**Work item:**
Output the data word for word. Begin at its first line and end at the line with "b. Klicken Sie".

**Record extracts:**

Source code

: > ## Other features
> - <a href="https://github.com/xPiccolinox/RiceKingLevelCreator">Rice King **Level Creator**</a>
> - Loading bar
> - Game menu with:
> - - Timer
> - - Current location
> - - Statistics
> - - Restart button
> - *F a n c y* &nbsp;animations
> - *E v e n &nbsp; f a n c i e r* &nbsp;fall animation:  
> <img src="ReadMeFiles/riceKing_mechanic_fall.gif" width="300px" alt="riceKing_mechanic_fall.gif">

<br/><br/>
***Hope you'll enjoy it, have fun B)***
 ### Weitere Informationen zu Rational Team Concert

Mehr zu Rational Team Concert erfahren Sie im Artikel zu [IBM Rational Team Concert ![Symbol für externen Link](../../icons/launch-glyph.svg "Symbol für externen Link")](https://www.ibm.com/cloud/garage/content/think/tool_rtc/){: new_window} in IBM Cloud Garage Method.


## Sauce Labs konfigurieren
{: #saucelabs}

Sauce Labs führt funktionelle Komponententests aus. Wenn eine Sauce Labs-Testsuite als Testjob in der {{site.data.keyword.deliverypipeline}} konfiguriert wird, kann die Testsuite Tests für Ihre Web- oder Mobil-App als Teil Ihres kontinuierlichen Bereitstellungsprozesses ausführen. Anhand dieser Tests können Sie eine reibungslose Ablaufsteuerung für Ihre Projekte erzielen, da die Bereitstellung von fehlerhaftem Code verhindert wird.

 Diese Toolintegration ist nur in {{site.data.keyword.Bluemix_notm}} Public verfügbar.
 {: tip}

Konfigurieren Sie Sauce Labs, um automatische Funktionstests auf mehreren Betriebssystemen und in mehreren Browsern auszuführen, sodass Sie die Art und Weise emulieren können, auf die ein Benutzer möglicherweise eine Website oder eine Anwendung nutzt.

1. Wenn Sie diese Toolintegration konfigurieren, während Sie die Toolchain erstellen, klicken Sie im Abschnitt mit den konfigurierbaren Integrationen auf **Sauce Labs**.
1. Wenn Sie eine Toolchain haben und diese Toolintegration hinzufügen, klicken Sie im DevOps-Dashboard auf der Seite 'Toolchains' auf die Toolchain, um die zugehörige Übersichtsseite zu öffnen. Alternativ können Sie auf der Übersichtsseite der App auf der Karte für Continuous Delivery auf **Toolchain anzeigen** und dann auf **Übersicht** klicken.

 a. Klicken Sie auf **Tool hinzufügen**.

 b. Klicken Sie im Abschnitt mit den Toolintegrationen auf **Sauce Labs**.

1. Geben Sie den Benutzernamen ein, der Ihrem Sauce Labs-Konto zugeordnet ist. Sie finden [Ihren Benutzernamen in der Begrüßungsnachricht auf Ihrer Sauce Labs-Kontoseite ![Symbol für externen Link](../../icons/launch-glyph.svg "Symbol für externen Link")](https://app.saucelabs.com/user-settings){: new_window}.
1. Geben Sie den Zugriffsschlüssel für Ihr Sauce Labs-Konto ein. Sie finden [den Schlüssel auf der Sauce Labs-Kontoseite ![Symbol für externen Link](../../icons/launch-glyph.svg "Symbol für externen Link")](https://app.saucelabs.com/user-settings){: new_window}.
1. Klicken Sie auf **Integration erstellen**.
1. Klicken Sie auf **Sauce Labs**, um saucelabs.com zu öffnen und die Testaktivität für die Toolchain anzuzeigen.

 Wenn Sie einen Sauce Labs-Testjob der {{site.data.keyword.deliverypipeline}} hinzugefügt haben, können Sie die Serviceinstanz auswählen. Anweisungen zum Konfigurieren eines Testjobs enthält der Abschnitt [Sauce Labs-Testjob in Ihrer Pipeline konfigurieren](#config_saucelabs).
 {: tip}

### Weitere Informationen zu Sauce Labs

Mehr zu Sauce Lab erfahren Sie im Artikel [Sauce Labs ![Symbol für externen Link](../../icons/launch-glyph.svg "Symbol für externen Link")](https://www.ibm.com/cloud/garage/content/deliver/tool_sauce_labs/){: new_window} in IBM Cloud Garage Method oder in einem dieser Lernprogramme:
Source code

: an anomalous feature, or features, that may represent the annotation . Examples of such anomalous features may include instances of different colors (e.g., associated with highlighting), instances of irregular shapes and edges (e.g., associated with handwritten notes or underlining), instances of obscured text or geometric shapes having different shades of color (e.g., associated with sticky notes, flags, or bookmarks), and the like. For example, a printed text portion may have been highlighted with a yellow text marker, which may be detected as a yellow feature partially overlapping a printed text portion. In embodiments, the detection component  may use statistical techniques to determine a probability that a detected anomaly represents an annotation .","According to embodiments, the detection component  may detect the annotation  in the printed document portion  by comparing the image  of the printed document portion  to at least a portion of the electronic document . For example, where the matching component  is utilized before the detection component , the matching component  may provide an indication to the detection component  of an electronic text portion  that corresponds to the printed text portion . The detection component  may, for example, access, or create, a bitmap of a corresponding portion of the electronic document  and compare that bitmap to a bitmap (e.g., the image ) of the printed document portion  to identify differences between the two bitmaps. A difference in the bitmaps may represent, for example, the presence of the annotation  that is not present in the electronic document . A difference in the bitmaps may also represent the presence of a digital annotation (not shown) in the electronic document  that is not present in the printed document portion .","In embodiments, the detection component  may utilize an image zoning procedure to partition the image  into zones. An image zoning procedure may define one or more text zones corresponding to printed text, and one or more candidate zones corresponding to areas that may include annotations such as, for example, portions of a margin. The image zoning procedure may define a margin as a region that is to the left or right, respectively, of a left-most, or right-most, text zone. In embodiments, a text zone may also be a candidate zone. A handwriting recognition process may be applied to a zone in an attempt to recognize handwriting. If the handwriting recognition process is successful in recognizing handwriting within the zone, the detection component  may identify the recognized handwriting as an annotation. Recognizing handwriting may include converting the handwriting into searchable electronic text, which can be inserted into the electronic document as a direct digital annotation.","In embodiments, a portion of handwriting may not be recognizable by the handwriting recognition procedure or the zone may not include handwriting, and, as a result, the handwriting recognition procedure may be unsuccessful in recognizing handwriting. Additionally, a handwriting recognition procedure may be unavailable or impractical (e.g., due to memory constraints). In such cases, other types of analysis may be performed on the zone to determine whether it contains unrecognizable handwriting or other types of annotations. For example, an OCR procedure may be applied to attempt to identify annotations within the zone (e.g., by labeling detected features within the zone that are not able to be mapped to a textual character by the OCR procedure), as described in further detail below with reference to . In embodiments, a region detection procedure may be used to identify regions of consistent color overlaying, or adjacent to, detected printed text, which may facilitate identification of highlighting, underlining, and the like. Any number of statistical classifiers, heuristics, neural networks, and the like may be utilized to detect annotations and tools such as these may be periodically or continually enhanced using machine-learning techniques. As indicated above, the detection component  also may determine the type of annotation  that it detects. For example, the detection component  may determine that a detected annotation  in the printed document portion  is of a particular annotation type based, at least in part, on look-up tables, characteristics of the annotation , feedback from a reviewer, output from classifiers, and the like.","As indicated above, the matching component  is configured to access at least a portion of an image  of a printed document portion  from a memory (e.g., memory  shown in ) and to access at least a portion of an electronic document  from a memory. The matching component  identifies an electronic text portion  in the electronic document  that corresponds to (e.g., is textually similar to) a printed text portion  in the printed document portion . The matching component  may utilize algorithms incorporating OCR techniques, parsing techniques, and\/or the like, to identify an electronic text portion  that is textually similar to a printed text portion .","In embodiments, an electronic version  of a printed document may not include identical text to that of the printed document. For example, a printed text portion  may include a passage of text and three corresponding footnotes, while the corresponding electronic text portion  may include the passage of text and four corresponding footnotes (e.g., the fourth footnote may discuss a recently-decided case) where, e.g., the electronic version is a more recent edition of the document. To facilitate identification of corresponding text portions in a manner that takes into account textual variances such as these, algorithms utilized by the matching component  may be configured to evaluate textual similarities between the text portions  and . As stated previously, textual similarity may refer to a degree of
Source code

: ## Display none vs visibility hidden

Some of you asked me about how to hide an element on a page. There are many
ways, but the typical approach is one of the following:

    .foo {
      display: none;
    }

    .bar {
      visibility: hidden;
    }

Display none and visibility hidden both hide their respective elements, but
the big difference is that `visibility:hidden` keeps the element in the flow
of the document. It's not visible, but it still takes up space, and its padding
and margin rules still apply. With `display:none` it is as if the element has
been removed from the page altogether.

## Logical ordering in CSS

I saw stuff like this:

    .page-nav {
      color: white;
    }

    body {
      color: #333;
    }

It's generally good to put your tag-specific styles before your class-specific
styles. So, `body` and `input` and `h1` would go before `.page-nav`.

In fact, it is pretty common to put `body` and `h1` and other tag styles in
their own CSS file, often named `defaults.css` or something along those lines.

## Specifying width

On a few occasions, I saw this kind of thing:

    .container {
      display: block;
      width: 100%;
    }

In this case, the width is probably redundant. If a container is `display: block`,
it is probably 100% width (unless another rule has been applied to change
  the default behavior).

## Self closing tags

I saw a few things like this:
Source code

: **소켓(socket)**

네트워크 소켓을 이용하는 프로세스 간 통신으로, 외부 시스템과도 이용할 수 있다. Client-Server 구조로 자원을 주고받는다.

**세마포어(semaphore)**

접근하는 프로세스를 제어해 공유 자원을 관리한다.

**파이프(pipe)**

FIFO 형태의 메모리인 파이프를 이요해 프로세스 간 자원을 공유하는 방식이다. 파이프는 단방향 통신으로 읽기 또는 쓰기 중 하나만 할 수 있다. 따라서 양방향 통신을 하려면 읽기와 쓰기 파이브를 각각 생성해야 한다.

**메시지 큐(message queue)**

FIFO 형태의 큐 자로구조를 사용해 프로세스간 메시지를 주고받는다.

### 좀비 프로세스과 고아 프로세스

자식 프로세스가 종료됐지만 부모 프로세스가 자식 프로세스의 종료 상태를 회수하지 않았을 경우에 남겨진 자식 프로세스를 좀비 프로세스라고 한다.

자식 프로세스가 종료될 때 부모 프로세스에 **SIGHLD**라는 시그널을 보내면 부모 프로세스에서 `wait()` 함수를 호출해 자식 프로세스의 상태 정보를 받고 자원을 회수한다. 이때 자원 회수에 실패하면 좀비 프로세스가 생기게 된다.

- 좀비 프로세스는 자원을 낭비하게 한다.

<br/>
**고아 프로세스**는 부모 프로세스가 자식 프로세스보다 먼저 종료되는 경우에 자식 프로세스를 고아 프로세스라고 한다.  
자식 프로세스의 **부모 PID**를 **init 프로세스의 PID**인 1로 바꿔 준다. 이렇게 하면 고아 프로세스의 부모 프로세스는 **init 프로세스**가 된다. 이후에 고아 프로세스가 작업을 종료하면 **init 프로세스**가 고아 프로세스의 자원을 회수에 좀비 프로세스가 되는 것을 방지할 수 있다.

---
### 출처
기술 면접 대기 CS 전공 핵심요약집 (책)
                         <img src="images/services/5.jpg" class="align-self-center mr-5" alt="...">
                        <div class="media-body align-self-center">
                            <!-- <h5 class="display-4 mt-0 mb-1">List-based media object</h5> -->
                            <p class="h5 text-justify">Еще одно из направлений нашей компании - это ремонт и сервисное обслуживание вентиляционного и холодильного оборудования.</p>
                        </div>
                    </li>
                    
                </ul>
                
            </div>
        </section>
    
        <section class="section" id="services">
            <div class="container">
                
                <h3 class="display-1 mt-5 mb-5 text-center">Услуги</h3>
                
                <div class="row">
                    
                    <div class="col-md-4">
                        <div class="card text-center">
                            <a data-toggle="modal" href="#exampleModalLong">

**Response to the task:**
Source code

: > ## Other features
> - <a href="https://github.com/xPiccolinox/RiceKingLevelCreator">Rice King **Level Creator**</a>
> - Loading bar
> - Game menu with:
> - - Timer
> - - Current location
> - - Statistics
> - - Restart button
> - *F a n c y* &nbsp;animations
> - *E v e n &nbsp; f a n c i e r* &nbsp;fall animation:  
> <img src="ReadMeFiles/riceKing_mechanic_fall.gif" width="300px" alt="riceKing_mechanic_fall.gif">

<br/><br/>
***Hope you'll enjoy it, have fun B)***
 ### Weitere Informationen zu Rational Team Concert

Mehr zu Rational Team Concert erfahren Sie im Artikel zu [IBM Rational Team Concert ![Symbol für externen Link](../../icons/launch-glyph.svg "Symbol für externen Link")](https://www.ibm.com/cloud/garage/content/think/tool_rtc/){: new_window} in IBM Cloud Garage Method.


## Sauce Labs konfigurieren
{: #saucelabs}

Sauce Labs führt funktionelle Komponententests aus. Wenn eine Sauce Labs-Testsuite als Testjob in der {{site.data.keyword.deliverypipeline}} konfiguriert wird, kann die Testsuite Tests für Ihre Web- oder Mobil-App als Teil Ihres kontinuierlichen Bereitstellungsprozesses ausführen. Anhand dieser Tests können Sie eine reibungslose Ablaufsteuerung für Ihre Projekte erzielen, da die Bereitstellung von fehlerhaftem Code verhindert wird.

 Diese Toolintegration ist nur in {{site.data.keyword.Bluemix_notm}} Public verfügbar.
 {: tip}

Konfigurieren Sie Sauce Labs, um automatische Funktionstests auf mehreren Betriebssystemen und in mehreren Browsern auszuführen, sodass Sie die Art und Weise emulieren können, auf die ein Benutzer möglicherweise eine Website oder eine Anwendung nutzt.

1. Wenn Sie diese Toolintegration konfigurieren, während Sie die Toolchain erstellen, klicken Sie im Abschnitt mit den konfigurierbaren Integrationen auf **Sauce Labs**.
1. Wenn Sie eine Toolchain haben und diese Toolintegration hinzufügen, klicken Sie im DevOps-Dashboard auf der Seite 'Toolchains' auf die Toolchain, um die zugehörige Übersichtsseite zu öffnen. Alternativ können Sie auf der Übersichtsseite der App auf der Karte für Continuous Delivery auf **Toolchain anzeigen** und dann auf **Übersicht** klicken.

 a. Klicken Sie auf **Tool hinzufügen**.

 b. Klicken Sie im Abschnitt mit den Toolintegrationen auf **Sauce Labs**.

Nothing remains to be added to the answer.